(Stored items)
★ ★ ★ ★ ★ ★ ★

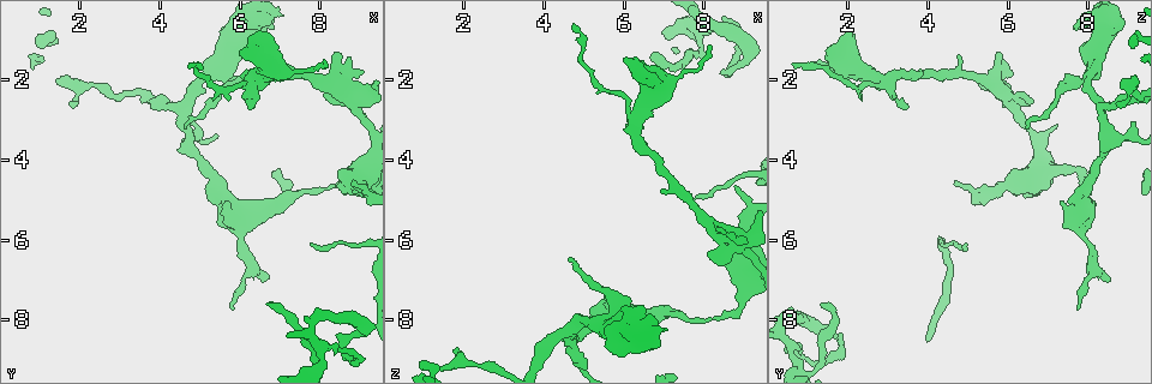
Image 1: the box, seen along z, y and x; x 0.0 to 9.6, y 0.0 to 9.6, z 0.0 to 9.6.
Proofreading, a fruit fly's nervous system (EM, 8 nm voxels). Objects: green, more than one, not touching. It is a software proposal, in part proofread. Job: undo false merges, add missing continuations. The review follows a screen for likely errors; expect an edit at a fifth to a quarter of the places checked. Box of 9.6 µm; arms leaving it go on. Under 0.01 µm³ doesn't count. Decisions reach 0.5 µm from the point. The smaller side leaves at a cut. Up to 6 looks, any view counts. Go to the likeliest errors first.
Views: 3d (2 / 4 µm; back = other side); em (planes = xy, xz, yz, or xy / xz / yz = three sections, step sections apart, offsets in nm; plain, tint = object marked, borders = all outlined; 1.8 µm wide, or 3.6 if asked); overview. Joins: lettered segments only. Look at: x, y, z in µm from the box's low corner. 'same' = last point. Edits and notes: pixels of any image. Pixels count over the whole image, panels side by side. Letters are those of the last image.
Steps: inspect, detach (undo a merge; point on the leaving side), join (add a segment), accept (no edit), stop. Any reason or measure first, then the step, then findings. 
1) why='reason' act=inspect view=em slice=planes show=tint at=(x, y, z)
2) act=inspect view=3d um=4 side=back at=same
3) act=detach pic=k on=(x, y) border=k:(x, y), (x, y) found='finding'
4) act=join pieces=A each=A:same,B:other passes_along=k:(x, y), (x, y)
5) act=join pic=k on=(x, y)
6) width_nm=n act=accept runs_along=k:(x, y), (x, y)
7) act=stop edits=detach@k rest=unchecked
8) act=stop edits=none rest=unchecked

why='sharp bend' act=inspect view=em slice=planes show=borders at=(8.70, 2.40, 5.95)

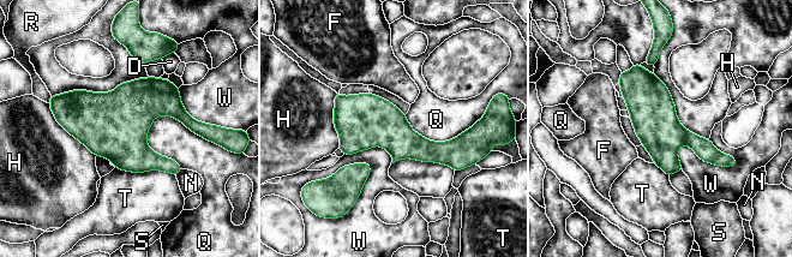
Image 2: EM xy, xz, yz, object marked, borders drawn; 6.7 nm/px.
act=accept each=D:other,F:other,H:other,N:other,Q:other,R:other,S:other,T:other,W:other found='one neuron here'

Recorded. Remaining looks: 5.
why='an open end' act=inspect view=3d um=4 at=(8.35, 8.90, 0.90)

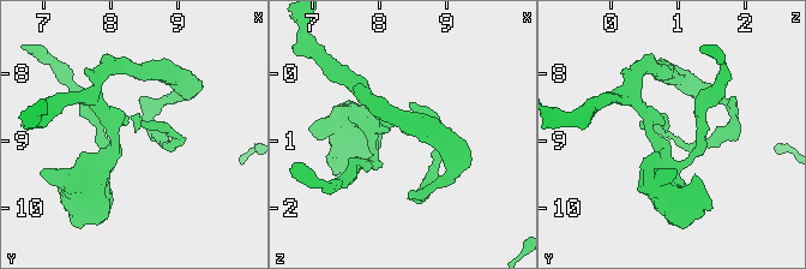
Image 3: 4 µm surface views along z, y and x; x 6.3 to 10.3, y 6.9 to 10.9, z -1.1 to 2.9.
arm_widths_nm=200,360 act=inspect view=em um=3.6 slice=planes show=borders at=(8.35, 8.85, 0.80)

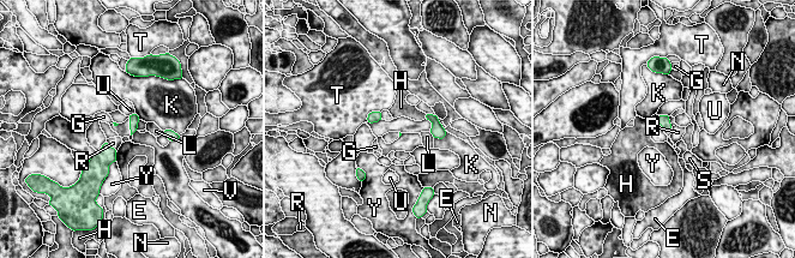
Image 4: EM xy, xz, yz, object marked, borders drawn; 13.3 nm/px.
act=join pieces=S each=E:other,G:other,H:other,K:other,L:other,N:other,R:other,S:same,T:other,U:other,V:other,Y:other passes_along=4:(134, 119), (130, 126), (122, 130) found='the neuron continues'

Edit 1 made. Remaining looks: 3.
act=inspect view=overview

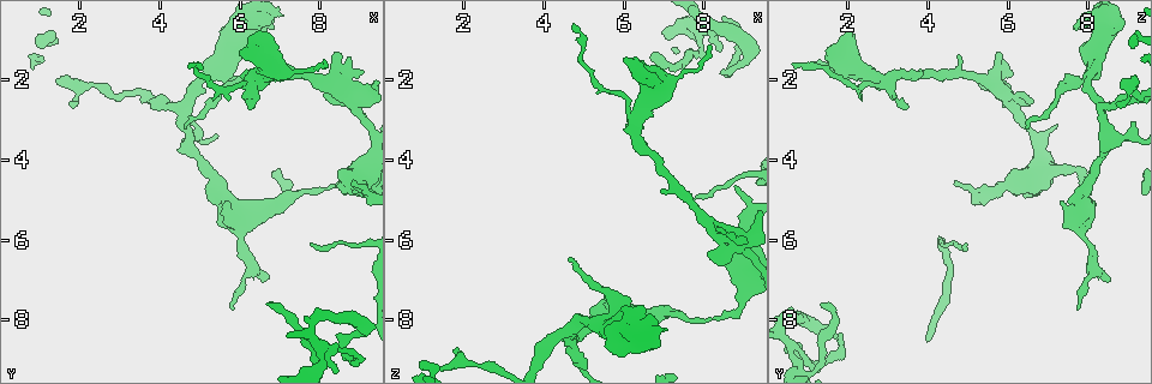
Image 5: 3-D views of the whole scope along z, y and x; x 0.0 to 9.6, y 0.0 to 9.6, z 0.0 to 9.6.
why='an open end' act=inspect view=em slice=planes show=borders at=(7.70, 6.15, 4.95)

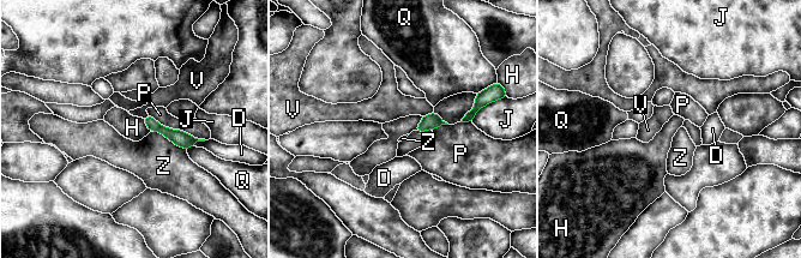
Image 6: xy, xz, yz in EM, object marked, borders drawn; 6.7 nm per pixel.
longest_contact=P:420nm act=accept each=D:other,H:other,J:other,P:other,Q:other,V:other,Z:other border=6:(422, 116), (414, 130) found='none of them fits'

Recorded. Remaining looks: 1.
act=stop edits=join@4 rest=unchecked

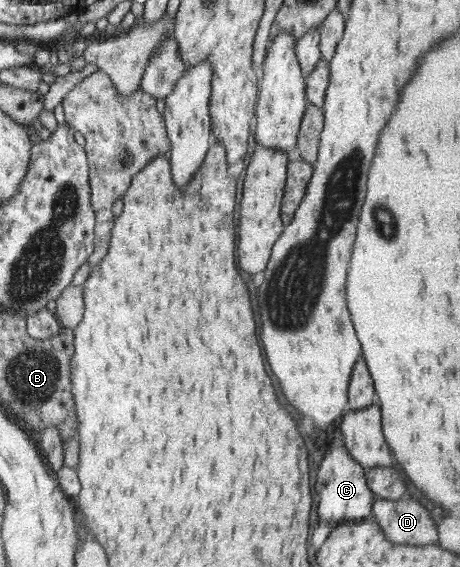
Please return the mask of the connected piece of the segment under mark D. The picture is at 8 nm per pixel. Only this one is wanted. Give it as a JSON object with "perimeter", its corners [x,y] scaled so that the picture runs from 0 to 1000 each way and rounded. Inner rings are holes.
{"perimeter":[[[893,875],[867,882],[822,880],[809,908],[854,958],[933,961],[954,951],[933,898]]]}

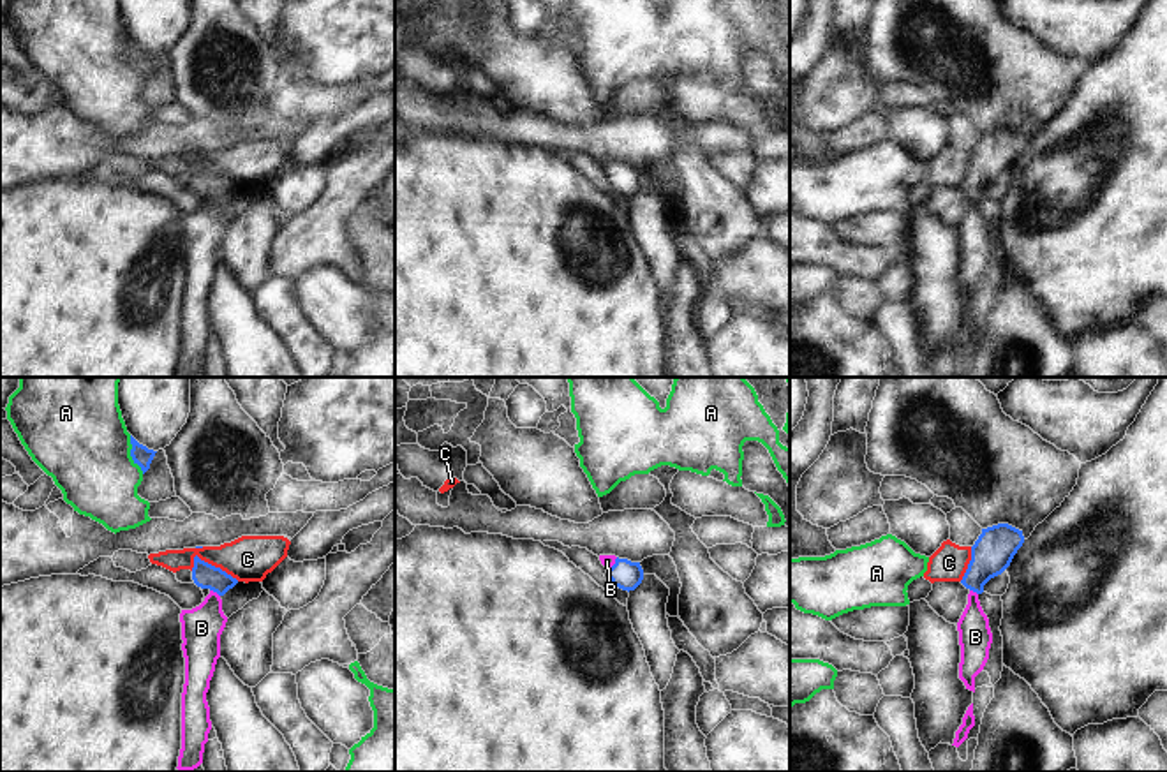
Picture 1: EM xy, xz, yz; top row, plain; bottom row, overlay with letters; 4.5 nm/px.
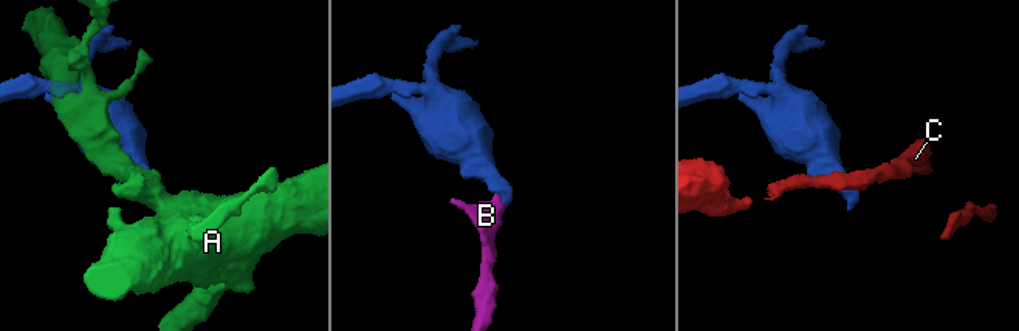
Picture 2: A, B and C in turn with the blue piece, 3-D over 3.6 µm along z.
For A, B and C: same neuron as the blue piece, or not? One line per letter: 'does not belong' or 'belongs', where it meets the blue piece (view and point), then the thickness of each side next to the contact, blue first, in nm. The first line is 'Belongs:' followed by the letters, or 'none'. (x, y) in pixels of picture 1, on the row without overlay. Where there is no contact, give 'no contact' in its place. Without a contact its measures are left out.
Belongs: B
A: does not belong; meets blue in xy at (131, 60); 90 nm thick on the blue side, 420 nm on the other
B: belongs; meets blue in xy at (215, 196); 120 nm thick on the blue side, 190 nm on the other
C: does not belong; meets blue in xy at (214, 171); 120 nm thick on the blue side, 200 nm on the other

★ ★ ★ ★ ★ ★ ★

→ **HOW TO COMPLETE THIS TASK**
Show every line above in which the word "leaving" is found.

→ **FINISHED TASK**
Proofreading, a fruit fly's nervous system (EM, 8 nm voxels). Objects: green, more than one, not touching. It is a software proposal, in part proofread. Job: undo false merges, add missing continuations. The review follows a screen for likely errors; expect an edit at a fifth to a quarter of the places checked. Box of 9.6 µm; arms leaving it go on. Under 0.01 µm³ doesn't count. Decisions reach 0.5 µm from the point. The smaller side leaves at a cut. Up to 6 looks, any view counts. Go to the likeliest errors first.
Steps: inspect, detach (undo a merge; point on the leaving side), join (add a segment), accept (no edit), stop. Any reason or measure first, then the step, then findings. 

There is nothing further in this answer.